All of the data below should be printed again word for word, pictures excluded.

### The data:
-*-
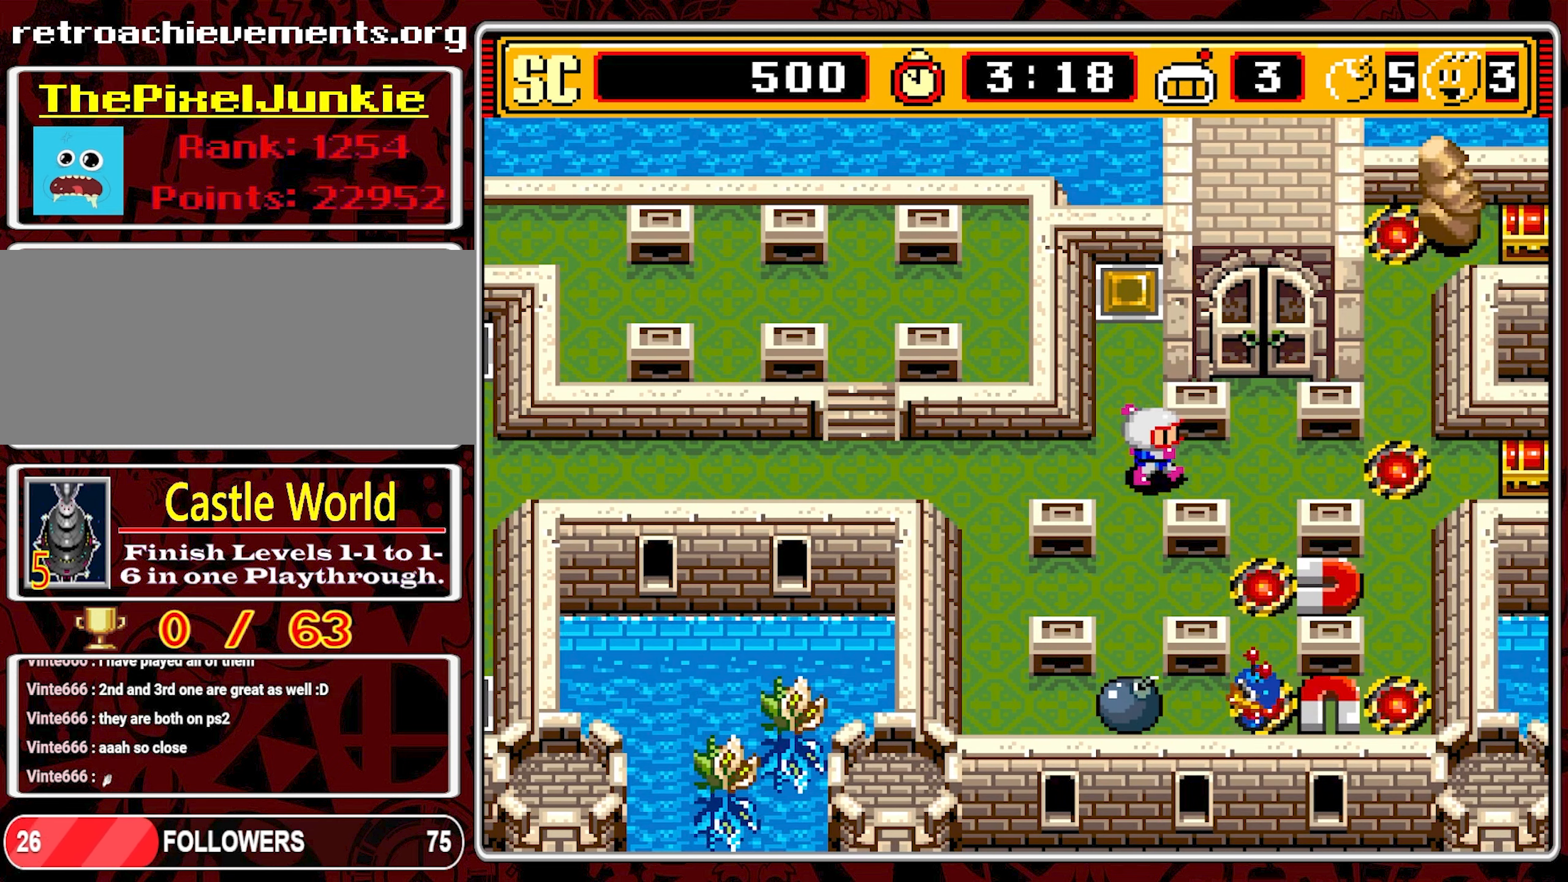
{"buttons": [], "events": [[184, "DPAD_RIGHT", "up"]]}
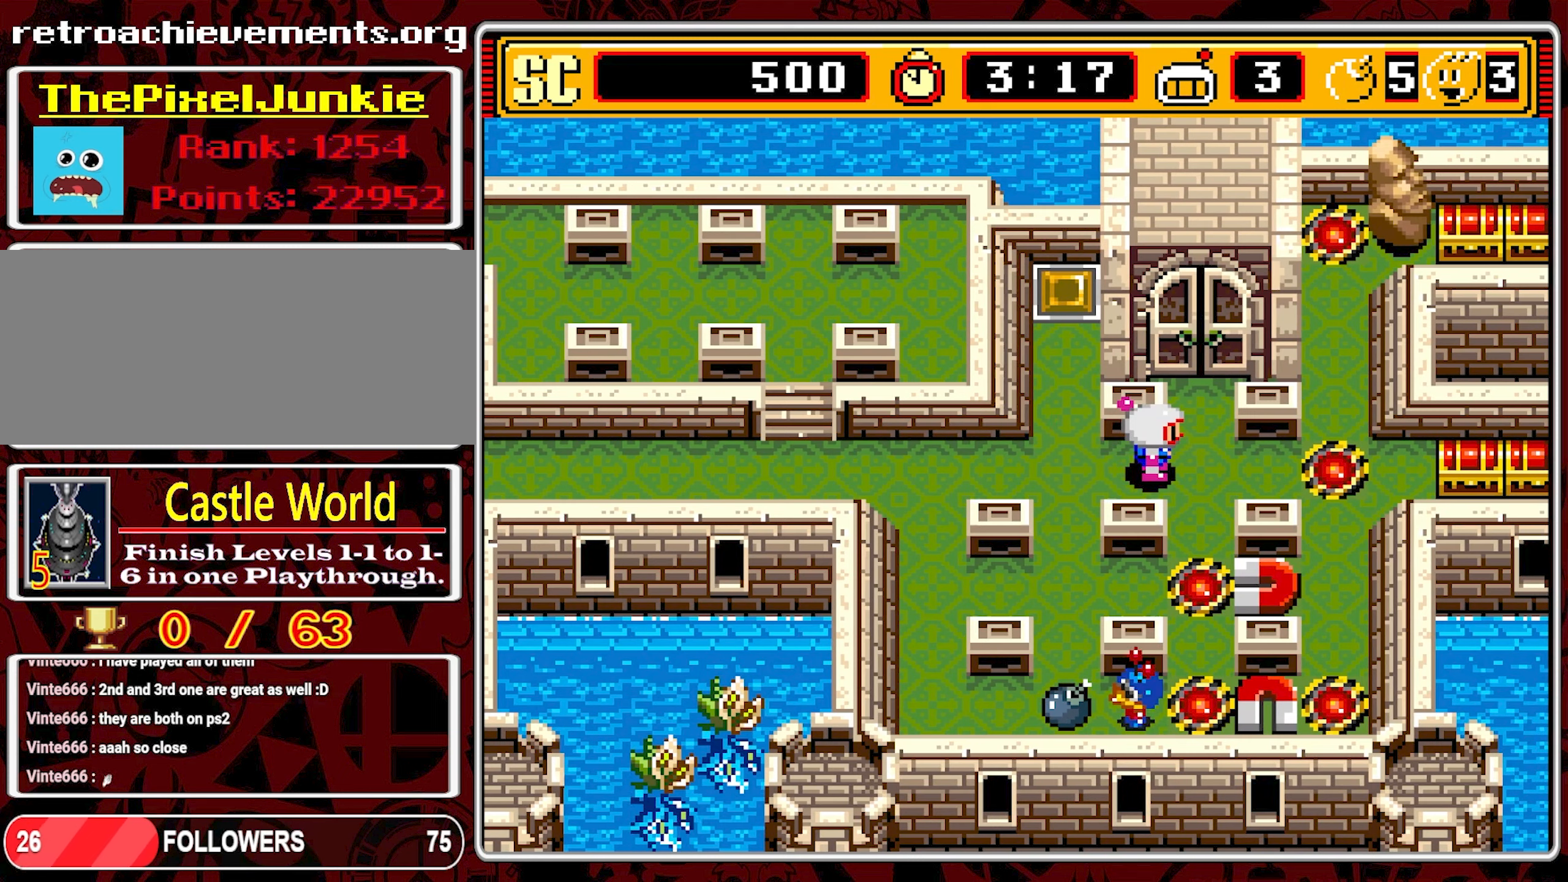
{"buttons": [], "events": [[16, "DPAD_LEFT", "down"], [233, "DPAD_LEFT", "up"]]}
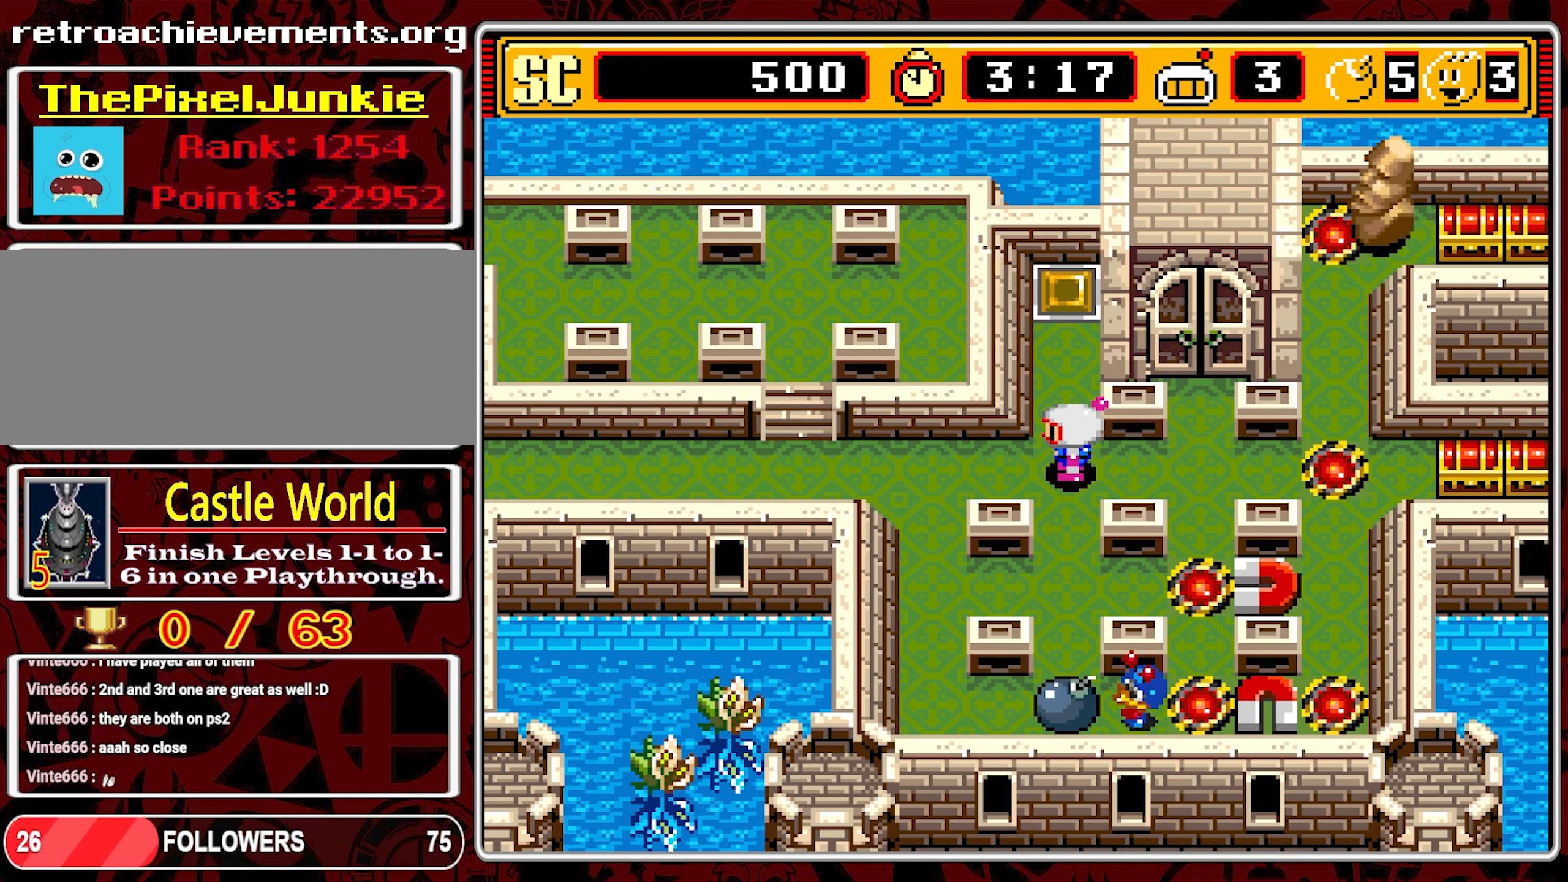
{"buttons": [], "events": [[50, "DPAD_LEFT", "down"], [433, "DPAD_LEFT", "up"]]}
-*-
### Exercise result:
{"buttons": [], "events": [[184, "DPAD_RIGHT", "up"]]}
{"buttons": [], "events": [[16, "DPAD_LEFT", "down"], [233, "DPAD_LEFT", "up"]]}
{"buttons": [], "events": [[50, "DPAD_LEFT", "down"], [433, "DPAD_LEFT", "up"]]}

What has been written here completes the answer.